==== Records
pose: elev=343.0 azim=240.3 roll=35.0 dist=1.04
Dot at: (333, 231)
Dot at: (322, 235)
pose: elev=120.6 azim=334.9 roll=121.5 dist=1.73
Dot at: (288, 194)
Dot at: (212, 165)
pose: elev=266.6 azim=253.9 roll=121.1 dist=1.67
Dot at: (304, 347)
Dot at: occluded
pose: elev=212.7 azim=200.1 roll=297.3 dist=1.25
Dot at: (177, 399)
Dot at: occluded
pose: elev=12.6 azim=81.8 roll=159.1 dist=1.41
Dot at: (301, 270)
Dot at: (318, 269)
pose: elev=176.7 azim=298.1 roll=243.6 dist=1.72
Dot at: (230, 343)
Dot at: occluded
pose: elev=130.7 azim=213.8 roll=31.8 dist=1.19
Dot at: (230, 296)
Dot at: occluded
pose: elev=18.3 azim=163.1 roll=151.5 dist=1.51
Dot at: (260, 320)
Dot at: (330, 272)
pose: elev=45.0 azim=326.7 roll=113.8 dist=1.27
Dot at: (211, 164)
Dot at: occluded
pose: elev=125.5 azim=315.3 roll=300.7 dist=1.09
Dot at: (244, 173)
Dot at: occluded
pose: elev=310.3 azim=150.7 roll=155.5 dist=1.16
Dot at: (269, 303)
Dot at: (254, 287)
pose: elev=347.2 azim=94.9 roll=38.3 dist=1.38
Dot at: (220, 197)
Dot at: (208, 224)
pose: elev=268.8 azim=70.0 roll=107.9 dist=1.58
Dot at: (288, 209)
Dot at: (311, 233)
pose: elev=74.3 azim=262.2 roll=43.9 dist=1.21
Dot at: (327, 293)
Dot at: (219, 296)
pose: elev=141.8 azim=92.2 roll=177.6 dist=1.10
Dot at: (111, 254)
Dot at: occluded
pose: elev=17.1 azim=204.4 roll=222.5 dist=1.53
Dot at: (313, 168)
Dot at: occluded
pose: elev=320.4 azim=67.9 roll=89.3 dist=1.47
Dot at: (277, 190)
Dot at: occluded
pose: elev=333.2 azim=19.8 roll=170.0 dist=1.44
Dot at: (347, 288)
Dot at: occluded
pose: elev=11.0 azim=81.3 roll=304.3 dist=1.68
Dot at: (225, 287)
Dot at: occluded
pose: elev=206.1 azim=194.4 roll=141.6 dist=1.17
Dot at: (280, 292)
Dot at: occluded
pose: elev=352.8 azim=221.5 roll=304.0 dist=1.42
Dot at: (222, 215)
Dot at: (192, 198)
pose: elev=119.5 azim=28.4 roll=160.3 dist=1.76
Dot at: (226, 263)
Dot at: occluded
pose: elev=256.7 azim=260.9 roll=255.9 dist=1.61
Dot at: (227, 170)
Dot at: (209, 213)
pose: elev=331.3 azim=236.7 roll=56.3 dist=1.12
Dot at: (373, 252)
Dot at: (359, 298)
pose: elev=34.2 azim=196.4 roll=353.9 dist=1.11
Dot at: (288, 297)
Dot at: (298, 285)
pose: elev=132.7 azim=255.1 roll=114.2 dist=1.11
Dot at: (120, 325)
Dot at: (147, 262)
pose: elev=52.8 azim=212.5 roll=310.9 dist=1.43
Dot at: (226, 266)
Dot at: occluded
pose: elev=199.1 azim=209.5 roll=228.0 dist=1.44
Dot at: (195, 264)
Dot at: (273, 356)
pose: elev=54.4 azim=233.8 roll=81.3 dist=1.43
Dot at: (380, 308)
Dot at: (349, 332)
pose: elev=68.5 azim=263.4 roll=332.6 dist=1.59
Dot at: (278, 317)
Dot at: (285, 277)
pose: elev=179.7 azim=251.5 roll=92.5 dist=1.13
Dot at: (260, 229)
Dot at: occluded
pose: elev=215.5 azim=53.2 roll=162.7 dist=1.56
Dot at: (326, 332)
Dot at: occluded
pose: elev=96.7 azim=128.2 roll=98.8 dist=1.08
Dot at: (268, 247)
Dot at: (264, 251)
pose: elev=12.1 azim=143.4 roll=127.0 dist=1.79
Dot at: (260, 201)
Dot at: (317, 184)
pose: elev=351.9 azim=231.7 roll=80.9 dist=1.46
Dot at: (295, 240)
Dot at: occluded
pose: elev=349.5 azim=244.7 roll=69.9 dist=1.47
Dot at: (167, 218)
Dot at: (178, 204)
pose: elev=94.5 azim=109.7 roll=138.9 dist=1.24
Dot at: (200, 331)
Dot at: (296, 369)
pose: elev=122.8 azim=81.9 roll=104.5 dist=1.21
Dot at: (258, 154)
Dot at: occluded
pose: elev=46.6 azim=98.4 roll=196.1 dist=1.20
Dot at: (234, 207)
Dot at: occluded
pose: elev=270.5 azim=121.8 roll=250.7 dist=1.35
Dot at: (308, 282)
========
> _Do this_
Rewrite the records above, substituting "camera" for every "pose" and leaving everything else unchanged.

> _Written response_
camera: elev=343.0 azim=240.3 roll=35.0 dist=1.04
Dot at: (333, 231)
Dot at: (322, 235)
camera: elev=120.6 azim=334.9 roll=121.5 dist=1.73
Dot at: (288, 194)
Dot at: (212, 165)
camera: elev=266.6 azim=253.9 roll=121.1 dist=1.67
Dot at: (304, 347)
Dot at: occluded
camera: elev=212.7 azim=200.1 roll=297.3 dist=1.25
Dot at: (177, 399)
Dot at: occluded
camera: elev=12.6 azim=81.8 roll=159.1 dist=1.41
Dot at: (301, 270)
Dot at: (318, 269)
camera: elev=176.7 azim=298.1 roll=243.6 dist=1.72
Dot at: (230, 343)
Dot at: occluded
camera: elev=130.7 azim=213.8 roll=31.8 dist=1.19
Dot at: (230, 296)
Dot at: occluded
camera: elev=18.3 azim=163.1 roll=151.5 dist=1.51
Dot at: (260, 320)
Dot at: (330, 272)
camera: elev=45.0 azim=326.7 roll=113.8 dist=1.27
Dot at: (211, 164)
Dot at: occluded
camera: elev=125.5 azim=315.3 roll=300.7 dist=1.09
Dot at: (244, 173)
Dot at: occluded
camera: elev=310.3 azim=150.7 roll=155.5 dist=1.16
Dot at: (269, 303)
Dot at: (254, 287)
camera: elev=347.2 azim=94.9 roll=38.3 dist=1.38
Dot at: (220, 197)
Dot at: (208, 224)
camera: elev=268.8 azim=70.0 roll=107.9 dist=1.58
Dot at: (288, 209)
Dot at: (311, 233)
camera: elev=74.3 azim=262.2 roll=43.9 dist=1.21
Dot at: (327, 293)
Dot at: (219, 296)
camera: elev=141.8 azim=92.2 roll=177.6 dist=1.10
Dot at: (111, 254)
Dot at: occluded
camera: elev=17.1 azim=204.4 roll=222.5 dist=1.53
Dot at: (313, 168)
Dot at: occluded
camera: elev=320.4 azim=67.9 roll=89.3 dist=1.47
Dot at: (277, 190)
Dot at: occluded
camera: elev=333.2 azim=19.8 roll=170.0 dist=1.44
Dot at: (347, 288)
Dot at: occluded
camera: elev=11.0 azim=81.3 roll=304.3 dist=1.68
Dot at: (225, 287)
Dot at: occluded
camera: elev=206.1 azim=194.4 roll=141.6 dist=1.17
Dot at: (280, 292)
Dot at: occluded
camera: elev=352.8 azim=221.5 roll=304.0 dist=1.42
Dot at: (222, 215)
Dot at: (192, 198)
camera: elev=119.5 azim=28.4 roll=160.3 dist=1.76
Dot at: (226, 263)
Dot at: occluded
camera: elev=256.7 azim=260.9 roll=255.9 dist=1.61
Dot at: (227, 170)
Dot at: (209, 213)
camera: elev=331.3 azim=236.7 roll=56.3 dist=1.12
Dot at: (373, 252)
Dot at: (359, 298)
camera: elev=34.2 azim=196.4 roll=353.9 dist=1.11
Dot at: (288, 297)
Dot at: (298, 285)
camera: elev=132.7 azim=255.1 roll=114.2 dist=1.11
Dot at: (120, 325)
Dot at: (147, 262)
camera: elev=52.8 azim=212.5 roll=310.9 dist=1.43
Dot at: (226, 266)
Dot at: occluded
camera: elev=199.1 azim=209.5 roll=228.0 dist=1.44
Dot at: (195, 264)
Dot at: (273, 356)
camera: elev=54.4 azim=233.8 roll=81.3 dist=1.43
Dot at: (380, 308)
Dot at: (349, 332)
camera: elev=68.5 azim=263.4 roll=332.6 dist=1.59
Dot at: (278, 317)
Dot at: (285, 277)
camera: elev=179.7 azim=251.5 roll=92.5 dist=1.13
Dot at: (260, 229)
Dot at: occluded
camera: elev=215.5 azim=53.2 roll=162.7 dist=1.56
Dot at: (326, 332)
Dot at: occluded
camera: elev=96.7 azim=128.2 roll=98.8 dist=1.08
Dot at: (268, 247)
Dot at: (264, 251)
camera: elev=12.1 azim=143.4 roll=127.0 dist=1.79
Dot at: (260, 201)
Dot at: (317, 184)
camera: elev=351.9 azim=231.7 roll=80.9 dist=1.46
Dot at: (295, 240)
Dot at: occluded
camera: elev=349.5 azim=244.7 roll=69.9 dist=1.47
Dot at: (167, 218)
Dot at: (178, 204)
camera: elev=94.5 azim=109.7 roll=138.9 dist=1.24
Dot at: (200, 331)
Dot at: (296, 369)
camera: elev=122.8 azim=81.9 roll=104.5 dist=1.21
Dot at: (258, 154)
Dot at: occluded
camera: elev=46.6 azim=98.4 roll=196.1 dist=1.20
Dot at: (234, 207)
Dot at: occluded
camera: elev=270.5 azim=121.8 roll=250.7 dist=1.35
Dot at: (308, 282)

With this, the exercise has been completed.